No se podrá, pues, sin injusticia, llamarnos golpistas. Pero así como hay quienes pueden dar fe de nosotros, nosotros somos testigos de las preocupaciones y de los afanes de Edgardo Seoane, Raúl Ferrero, Mario Alzamora y otros por hacer viable la idea que proponíamos y también de la razón de sus fracasos: la soberanía, la frivolidad, el empecinamiento, la irresponsabilidad, la irresponsabilidad del presidente Belaúnde. Son él y el Apra los grandes culpables de la tragedia que lamentamos.
Lo que ha ocurrido tenía que suceder. Y no por obra de los militares precisamente sino del propio régimen. Sucedió porque se había llegado al colmo del cinismo, a una aberrante manera de practicar la democracia. Con ligereza sin nombre se disculpó a los responsables de la devaluación. Con inaceptable tontería se quiso ocultar la gravedad del contrabando y, luego, el país, indignado, presenció el desfachatado paseo de los contrabandistas por las calles. A los que protestamos y gritamos por el escándalo se nos acusó de estar propiciando el golpe. Y agitando el mismo chantaje se intentó más tarde hacernos cómplices a todos los peruanos de las denigrantes condiciones, lesivas al interés nacional, que la International Petroleum exigió y logró del gobierno para la devolución -simbólica- de La Brea y Pariñas. Con la misma amenaza del golpe se pretendía ocultar arreglos que debían ser públicos; se acallaban protestas, se encubrían delitos, se prostituía la democracia. ¡Se malvendía, con comisión de por medio, un pedazo de Perú y había que guardar silencio para que los militares no interrumpieran el orden constitucional! ¡Se exhibía con pruebas y señales la comisión de un delito -el de la página once por ejemplo- y con brutal cinismo se negaba la verdad... porque podía originar la intervención castrense!

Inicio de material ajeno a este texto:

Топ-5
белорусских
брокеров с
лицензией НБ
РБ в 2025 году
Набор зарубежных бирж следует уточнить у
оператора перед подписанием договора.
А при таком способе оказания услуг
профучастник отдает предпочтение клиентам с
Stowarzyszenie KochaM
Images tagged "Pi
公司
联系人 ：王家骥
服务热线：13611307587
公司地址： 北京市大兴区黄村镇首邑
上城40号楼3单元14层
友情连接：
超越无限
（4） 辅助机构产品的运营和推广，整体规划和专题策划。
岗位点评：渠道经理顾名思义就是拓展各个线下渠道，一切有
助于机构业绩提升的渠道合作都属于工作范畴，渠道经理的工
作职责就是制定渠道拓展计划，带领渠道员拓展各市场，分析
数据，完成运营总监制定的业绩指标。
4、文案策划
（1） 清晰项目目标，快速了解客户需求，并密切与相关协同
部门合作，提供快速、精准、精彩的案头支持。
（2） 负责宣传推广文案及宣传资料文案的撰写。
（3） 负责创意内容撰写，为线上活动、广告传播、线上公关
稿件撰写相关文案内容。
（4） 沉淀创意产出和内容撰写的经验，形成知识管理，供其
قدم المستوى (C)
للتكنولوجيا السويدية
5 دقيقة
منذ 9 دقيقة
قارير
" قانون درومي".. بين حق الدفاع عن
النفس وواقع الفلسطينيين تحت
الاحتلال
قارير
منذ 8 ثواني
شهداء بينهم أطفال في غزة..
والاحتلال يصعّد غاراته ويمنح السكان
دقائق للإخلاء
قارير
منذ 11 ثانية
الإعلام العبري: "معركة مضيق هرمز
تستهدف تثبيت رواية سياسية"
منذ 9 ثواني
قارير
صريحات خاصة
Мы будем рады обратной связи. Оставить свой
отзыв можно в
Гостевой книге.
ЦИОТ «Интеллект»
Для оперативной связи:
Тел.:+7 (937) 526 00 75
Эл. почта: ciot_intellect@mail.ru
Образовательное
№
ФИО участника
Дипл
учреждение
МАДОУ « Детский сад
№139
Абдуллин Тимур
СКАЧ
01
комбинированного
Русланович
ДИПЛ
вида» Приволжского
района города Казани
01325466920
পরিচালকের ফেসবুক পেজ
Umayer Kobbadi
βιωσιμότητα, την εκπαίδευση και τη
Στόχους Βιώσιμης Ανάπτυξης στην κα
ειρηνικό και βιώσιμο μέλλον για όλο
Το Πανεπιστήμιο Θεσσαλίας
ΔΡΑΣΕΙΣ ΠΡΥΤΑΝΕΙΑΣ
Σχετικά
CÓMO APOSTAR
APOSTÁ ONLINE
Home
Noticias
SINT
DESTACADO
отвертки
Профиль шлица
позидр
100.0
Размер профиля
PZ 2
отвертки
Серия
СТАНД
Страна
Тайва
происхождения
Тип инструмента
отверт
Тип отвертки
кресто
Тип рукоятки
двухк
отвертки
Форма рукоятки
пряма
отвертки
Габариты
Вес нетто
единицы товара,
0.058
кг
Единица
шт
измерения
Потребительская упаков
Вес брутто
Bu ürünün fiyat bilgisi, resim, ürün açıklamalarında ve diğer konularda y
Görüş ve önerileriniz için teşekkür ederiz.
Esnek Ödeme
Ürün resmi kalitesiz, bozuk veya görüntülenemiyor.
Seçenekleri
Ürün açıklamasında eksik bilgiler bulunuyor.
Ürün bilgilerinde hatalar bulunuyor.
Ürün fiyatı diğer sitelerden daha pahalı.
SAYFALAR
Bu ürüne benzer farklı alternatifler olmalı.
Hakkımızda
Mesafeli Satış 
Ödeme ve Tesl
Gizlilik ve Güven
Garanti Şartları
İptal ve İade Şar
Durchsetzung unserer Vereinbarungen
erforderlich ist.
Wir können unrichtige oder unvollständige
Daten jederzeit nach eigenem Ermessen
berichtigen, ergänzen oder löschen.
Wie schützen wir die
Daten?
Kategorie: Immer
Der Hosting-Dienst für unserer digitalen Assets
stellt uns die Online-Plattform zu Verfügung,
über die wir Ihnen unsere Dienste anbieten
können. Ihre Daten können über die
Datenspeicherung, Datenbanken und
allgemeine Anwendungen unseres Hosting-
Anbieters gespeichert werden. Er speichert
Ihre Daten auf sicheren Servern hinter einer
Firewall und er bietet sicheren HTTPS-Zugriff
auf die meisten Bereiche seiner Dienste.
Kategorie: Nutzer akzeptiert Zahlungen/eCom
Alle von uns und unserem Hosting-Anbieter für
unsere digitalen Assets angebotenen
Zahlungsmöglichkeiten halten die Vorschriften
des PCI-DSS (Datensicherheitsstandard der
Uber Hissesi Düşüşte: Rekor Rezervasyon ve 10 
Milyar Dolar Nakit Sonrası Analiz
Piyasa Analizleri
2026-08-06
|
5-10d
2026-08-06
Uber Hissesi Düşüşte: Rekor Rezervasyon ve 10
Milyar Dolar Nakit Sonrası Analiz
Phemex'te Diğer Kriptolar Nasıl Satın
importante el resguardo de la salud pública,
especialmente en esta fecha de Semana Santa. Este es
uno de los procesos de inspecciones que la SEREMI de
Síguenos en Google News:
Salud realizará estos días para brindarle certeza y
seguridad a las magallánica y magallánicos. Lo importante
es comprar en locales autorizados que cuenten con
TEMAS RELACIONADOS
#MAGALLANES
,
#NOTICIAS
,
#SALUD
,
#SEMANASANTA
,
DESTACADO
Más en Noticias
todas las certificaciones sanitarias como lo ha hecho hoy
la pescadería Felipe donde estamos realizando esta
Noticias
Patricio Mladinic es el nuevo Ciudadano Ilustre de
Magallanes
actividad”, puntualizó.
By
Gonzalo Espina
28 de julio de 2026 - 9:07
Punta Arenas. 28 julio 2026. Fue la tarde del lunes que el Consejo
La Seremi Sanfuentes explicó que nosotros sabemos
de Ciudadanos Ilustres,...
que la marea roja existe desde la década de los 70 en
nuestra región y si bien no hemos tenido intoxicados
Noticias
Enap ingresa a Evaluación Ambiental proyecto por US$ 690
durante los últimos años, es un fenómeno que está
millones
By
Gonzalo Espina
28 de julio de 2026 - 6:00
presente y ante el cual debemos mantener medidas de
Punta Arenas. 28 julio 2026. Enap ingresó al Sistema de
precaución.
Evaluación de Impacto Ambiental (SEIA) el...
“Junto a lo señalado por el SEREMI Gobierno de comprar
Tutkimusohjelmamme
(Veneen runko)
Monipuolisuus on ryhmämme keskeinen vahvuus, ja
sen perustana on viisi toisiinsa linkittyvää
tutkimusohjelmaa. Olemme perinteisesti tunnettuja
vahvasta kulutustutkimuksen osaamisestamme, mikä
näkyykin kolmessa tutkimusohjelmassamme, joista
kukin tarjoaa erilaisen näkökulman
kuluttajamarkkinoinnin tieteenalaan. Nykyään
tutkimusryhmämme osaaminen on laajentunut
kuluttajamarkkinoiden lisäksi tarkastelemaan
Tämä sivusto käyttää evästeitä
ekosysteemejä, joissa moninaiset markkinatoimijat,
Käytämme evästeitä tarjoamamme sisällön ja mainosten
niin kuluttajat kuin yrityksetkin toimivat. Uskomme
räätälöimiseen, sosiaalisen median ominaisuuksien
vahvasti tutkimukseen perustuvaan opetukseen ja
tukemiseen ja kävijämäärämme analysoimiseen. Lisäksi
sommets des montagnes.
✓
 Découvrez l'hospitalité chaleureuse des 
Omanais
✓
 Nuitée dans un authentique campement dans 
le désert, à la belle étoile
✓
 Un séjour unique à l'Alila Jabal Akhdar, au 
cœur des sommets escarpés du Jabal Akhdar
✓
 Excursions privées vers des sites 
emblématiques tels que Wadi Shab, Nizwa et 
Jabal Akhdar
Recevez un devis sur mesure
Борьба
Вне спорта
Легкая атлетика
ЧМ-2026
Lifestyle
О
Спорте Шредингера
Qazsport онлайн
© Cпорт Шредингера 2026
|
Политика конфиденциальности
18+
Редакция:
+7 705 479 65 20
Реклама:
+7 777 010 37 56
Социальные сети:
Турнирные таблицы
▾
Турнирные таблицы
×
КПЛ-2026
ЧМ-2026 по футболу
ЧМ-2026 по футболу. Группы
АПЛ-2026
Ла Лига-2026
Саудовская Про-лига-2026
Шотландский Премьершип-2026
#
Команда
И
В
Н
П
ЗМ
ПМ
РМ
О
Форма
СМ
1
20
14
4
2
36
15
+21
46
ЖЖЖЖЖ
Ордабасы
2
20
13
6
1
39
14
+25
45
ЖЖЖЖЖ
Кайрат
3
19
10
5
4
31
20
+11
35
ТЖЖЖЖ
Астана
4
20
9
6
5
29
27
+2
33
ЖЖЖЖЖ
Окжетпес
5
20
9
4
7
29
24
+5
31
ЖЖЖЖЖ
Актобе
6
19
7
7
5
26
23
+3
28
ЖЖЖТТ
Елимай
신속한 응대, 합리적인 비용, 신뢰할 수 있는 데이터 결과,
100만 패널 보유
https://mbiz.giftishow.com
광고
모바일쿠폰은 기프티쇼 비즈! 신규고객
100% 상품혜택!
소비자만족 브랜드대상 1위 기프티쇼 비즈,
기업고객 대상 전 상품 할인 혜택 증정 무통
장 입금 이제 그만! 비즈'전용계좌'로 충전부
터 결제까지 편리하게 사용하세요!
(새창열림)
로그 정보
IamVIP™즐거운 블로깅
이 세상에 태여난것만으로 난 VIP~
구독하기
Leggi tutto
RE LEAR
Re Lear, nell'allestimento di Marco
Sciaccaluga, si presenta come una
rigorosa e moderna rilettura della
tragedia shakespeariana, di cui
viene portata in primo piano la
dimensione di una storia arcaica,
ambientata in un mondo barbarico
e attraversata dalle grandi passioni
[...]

Y el presidente Belaúnde no era ajeno a esta inmundicia. Todo lo contrario. Empecinado hasta el delirio insistió hasta el último momento en rodearse de obsecuentes e incondicionales, de refinanciadores que habían sido los financiadores o de ilustres desconocidos que no le hicieran sombra. Lo que Belaúnde nunca admitió, por vanidad y "soberbia, fue corregir sus errores. Por eso está él donde está y el país en el umbral de un futuro muy incierto.